Jacques Ellul’s astonishing work, “La Technique” was published in French in 1954. The English language translation took the title, “The Technological Society”, which is a wee bit unfortunate, because it’s not about technology. It’s about something much bigger than that – the reduction of human beings to units and automatons produced by the development of technical approaches to every aspect of life.

It’s hard to just pin this down in a few words, but he is saying that machines, and machine-like ways of thinking, are the result of taking a technical approach to the world.
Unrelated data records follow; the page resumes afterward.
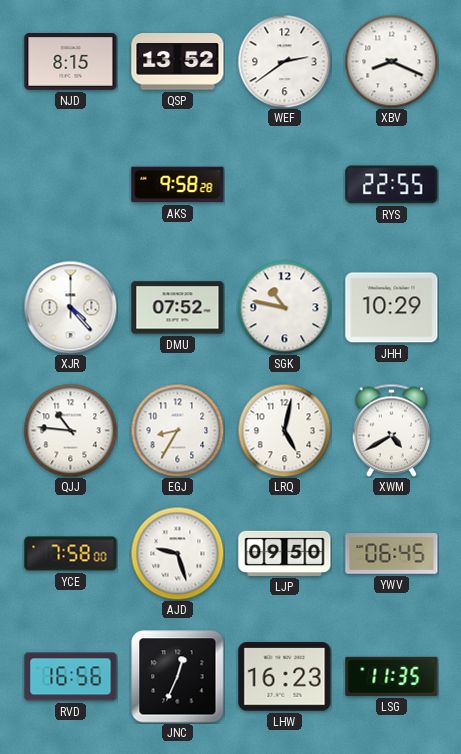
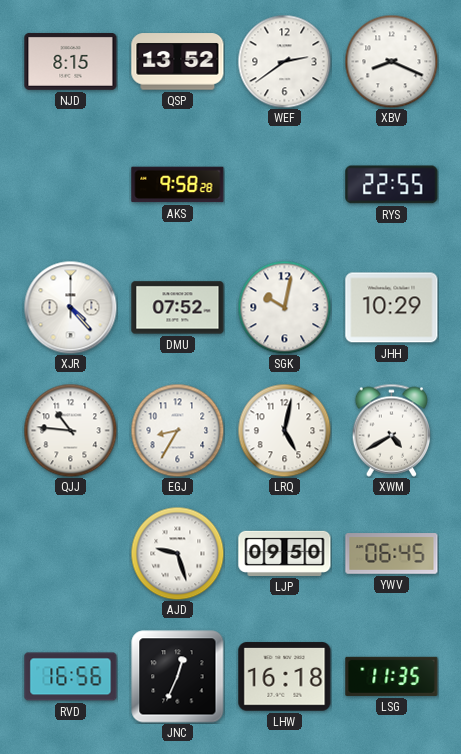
SGK: 10:47 -> 10:02
YCE: 7:58 -> none
LHW: 16:23 -> 16:18
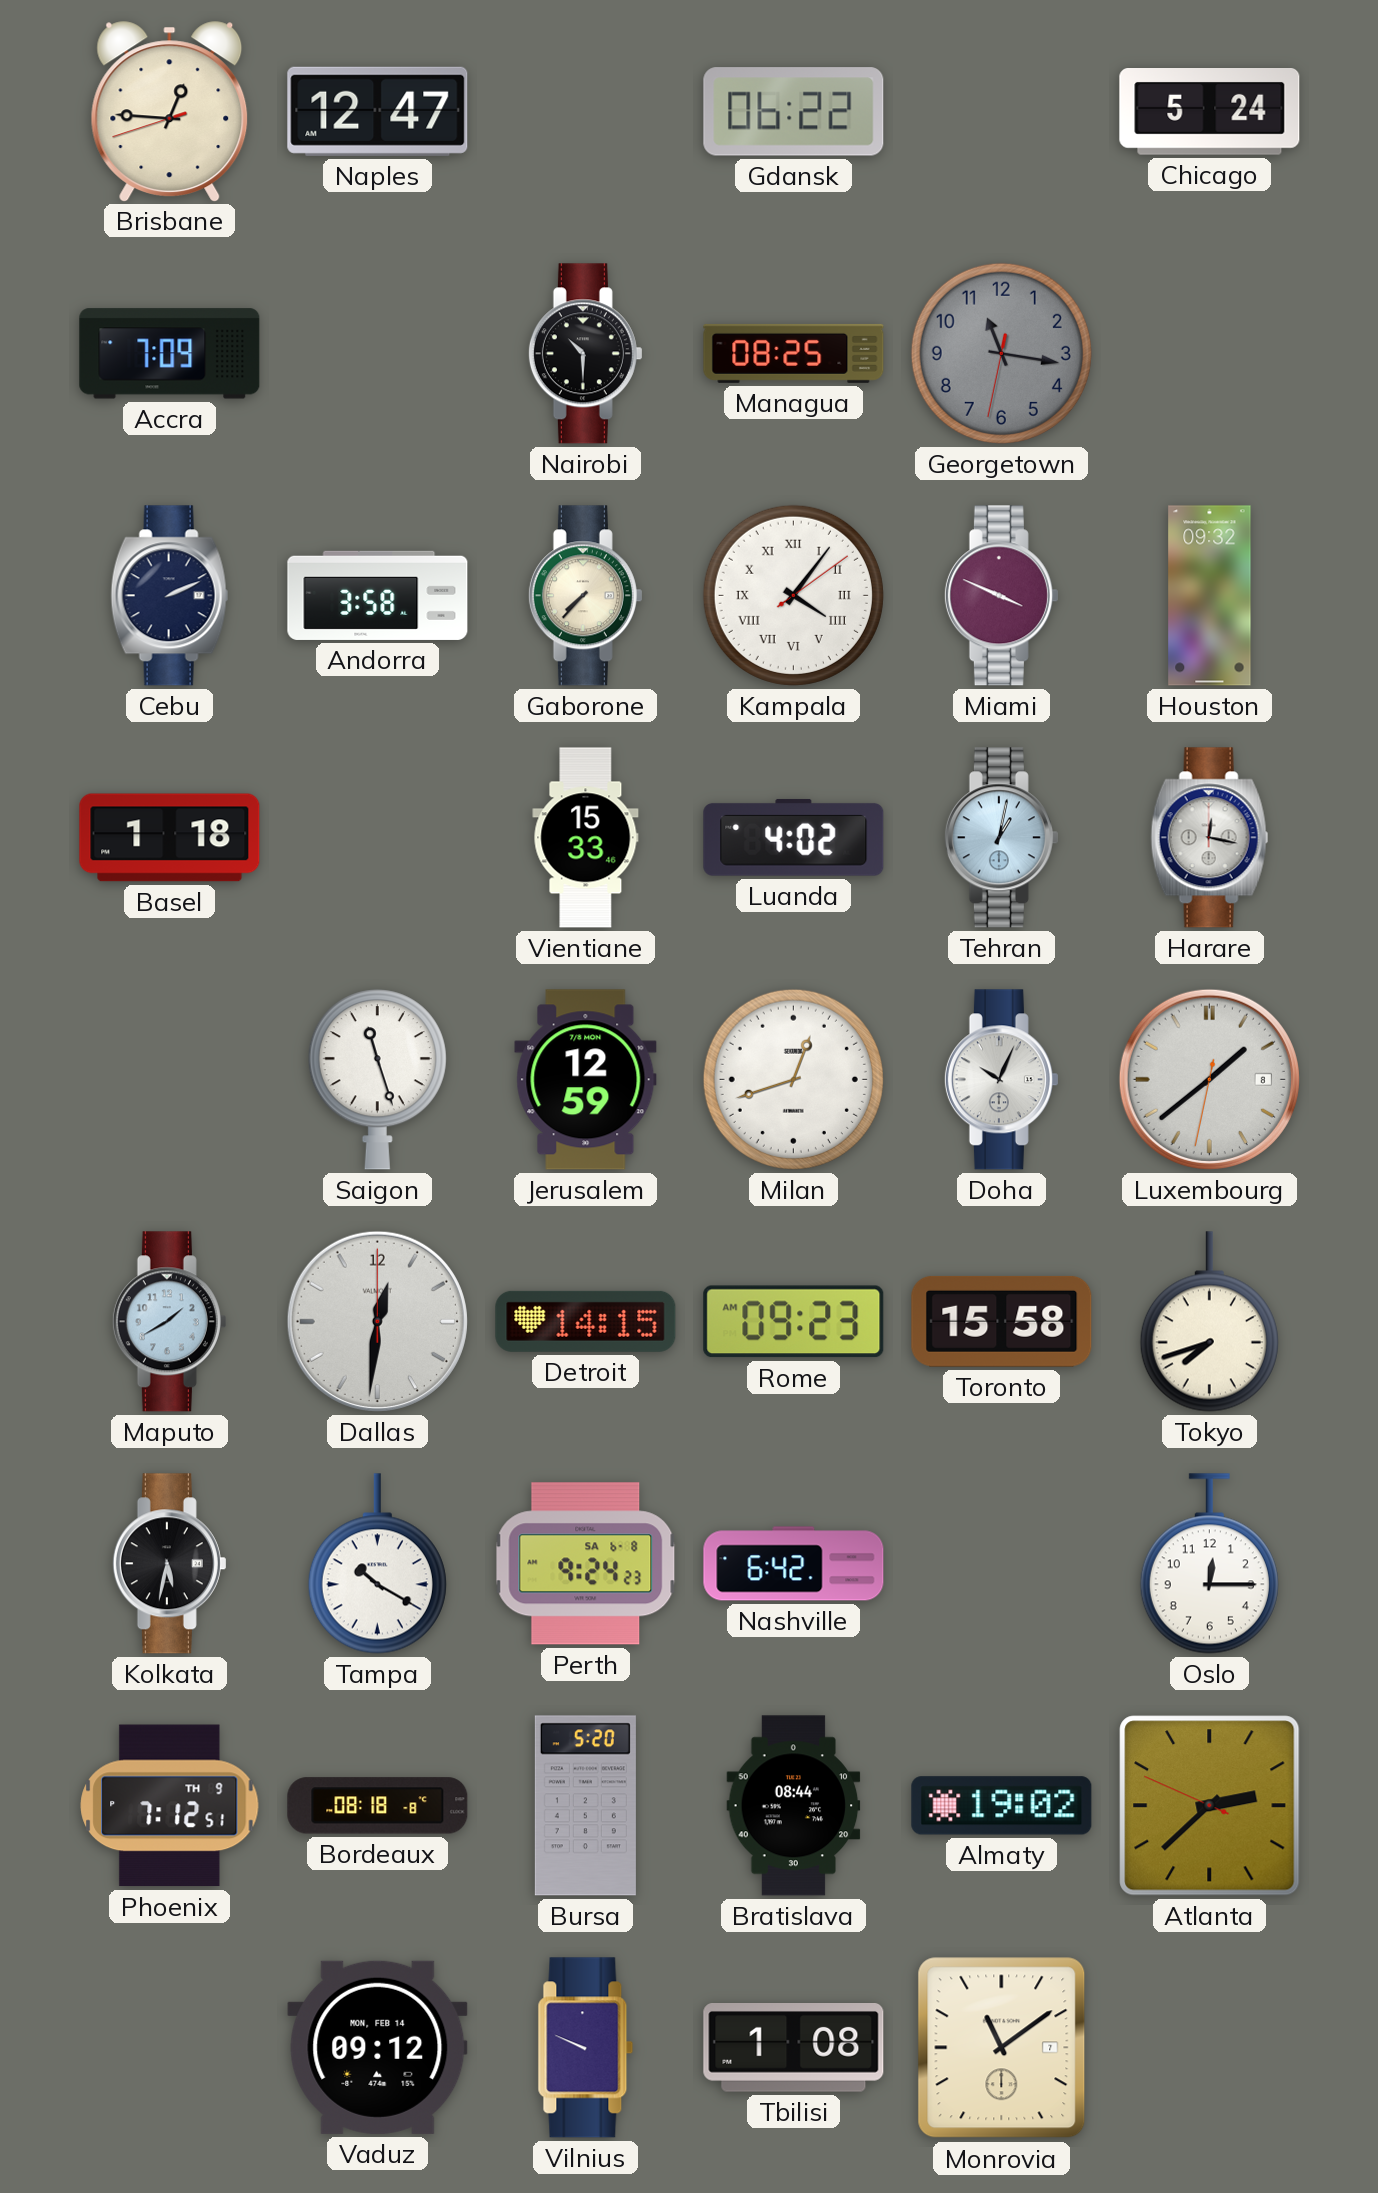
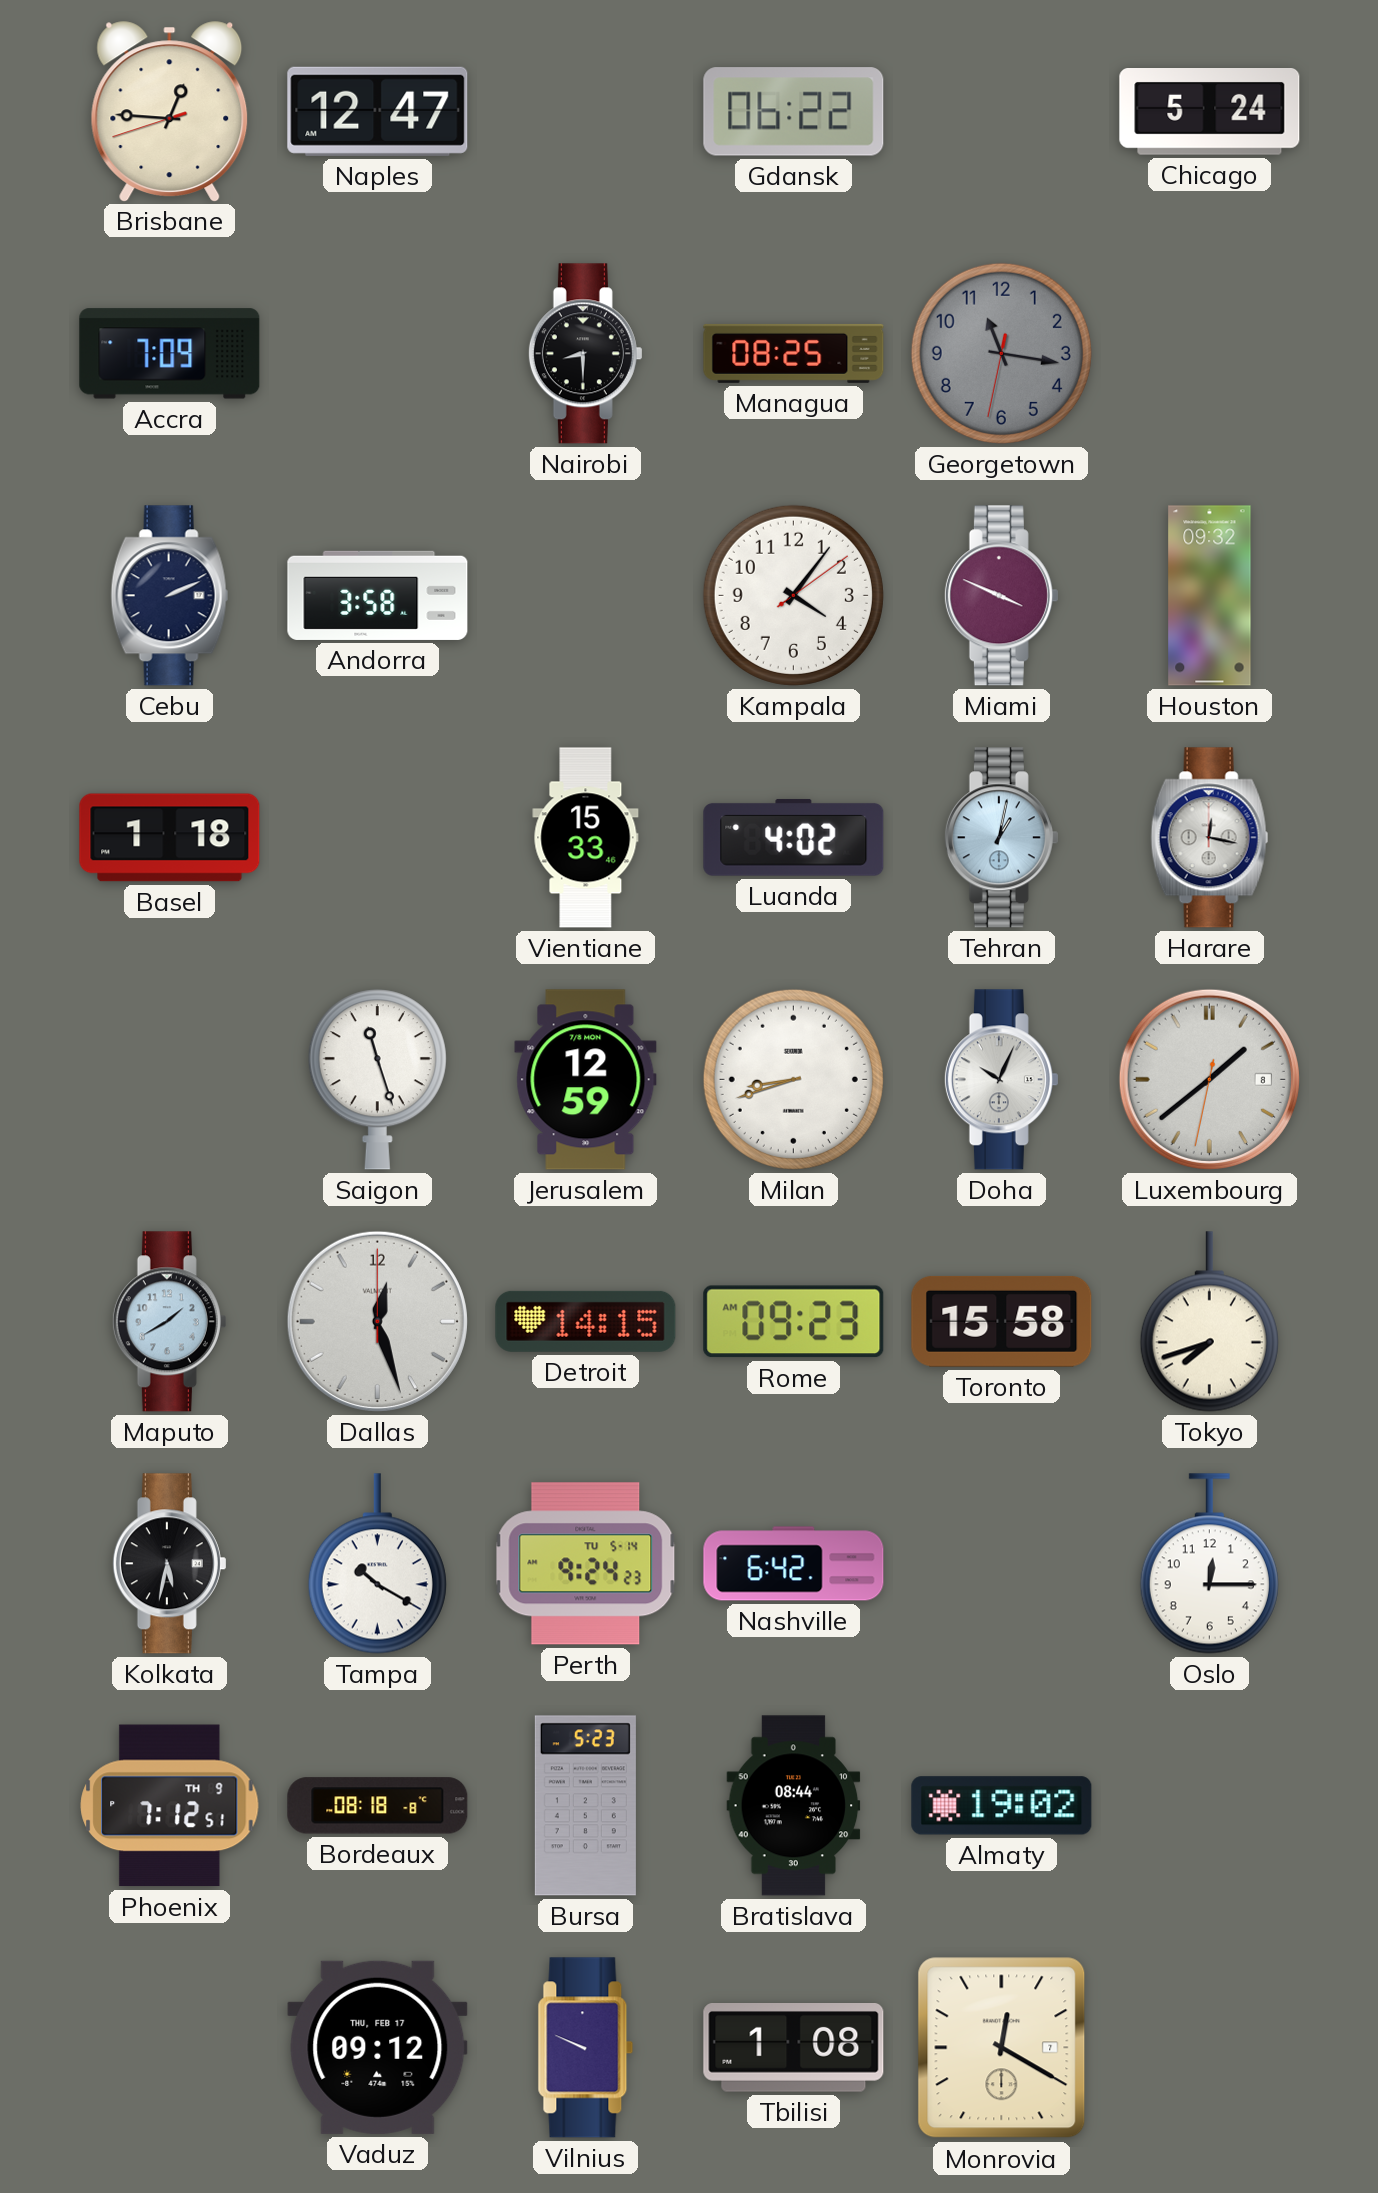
Nairobi: 10:30 -> 8:30
Gaborone: 7:37 -> none
Kampala numerals: Roman -> Arabic
Milan: 12:42 -> 8:42
Dallas: 12:31 -> 12:27
Perth date: SA 6-8 -> TU 5-14
Bursa: 5:20 -> 5:23
Atlanta: 2:37 -> none
Vaduz date: MON, FEB 14 -> THU, FEB 17
Monrovia: 11:09 -> 12:20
They emerge from a combination of rationalism, materialism, the insistence on measuring everything and reducing all values to the those which can measured, replacing the qualitative with the quantitative, the setting of goals and targets and the extensive measures enacted to monitor progress towards those ends. “The Technique” demands that individuals are forced to conform, are reduced to mere examples of the mass, so that they can be manipulated more effectively. 

Over 70 years on we can see how his insight is even more relevant now. With the development of both mass media and social media individuals are coerced and manipulated every day to buy, to produce, to think and to act in pre-determined ways. We see a proliferation of “standards”, “protocols”, “plans”, “targets”, “supervision” and “surveillance” in many areas of our lives. When we make a choice it can be hard to know if it’s a free choice, or if we’ve been set up to make that choice. Set up by institutions, companies, or peer groups. When you become a “dedicated follower of fashion”, as the Kinks described, how much of your life is freely chosen?

I’m still reading this book and still getting my head around it, but here, in the middle, I stumble across something that in the midst of the increasingly rancorous Brexit debate, hits me between the eyes. It’s about democracy. 

“If a regime is sanctioned by the people, it can indeed be maintained that it is democratic. But, of course, that is precisely what Hitler said of his regime. We must not lose sight of the fact that today popular support can be secured with great ease by means of certain precise techniques.” 

What would he have thought of this current phase of history with its hidden, targeted Facebook ads, deliberately faked videos and images circulated online, and propaganda paid for by anonymous donors? 

But here’s the paragraph which really grabbed me – 

“The transition of the majority to a condition of unanimity through the adhesion of the individual, who renounces his individuality to meld with the collectivity, is precisely the transition from democracy to dictatorship.”

I had come to see democracy as a way of integrating the diverse opinions, views and desires of the people who live in the same society. Integration, remember, is about the creation of mutually beneficial bonds between well differentiated parts. In other words, it’s not about the reduction of variety to monotony. It’s not about homogenising a society. It’s about accepting that all groups consist of vastly different individuals, each with their own beliefs, values, views, desires and preferences, and finding ways for them all to live together. 

But these days democracy is presented as a kind of winner takes all, of infrequent moments of the expression of an opinion followed by years of compliance. “We won. You lost. Suck it up!” 

I know 17 million people in Britain voted to Leave the EU, but 16 million voted to Remain, and another 13 million people didn’t vote. To say democracy demands that all 46.5 million voters should accept the wishes and preferences of 17 million, isn’t democracy, it’s a move towards dictatorship. 

Threatening people who want the opposite of what you want by calling them “traitors” and claiming “betrayal” when your wishes are not fulfilled are attempts to beat them all into submission. If such tactics had succeeded 46.5 million people would now be in total agreement. They’d all be thinking the same way. That’s not human, and it’s not democratic. It would be totalitarianism. 

I think this is the threat of the populists throughout the world – they hijack the idea of democracy, reduce diversity to simplistic binary choices, and, then once in power, seek to impose their views on the whole population through coercion, compliance and force. Haven’t we learned anything from history?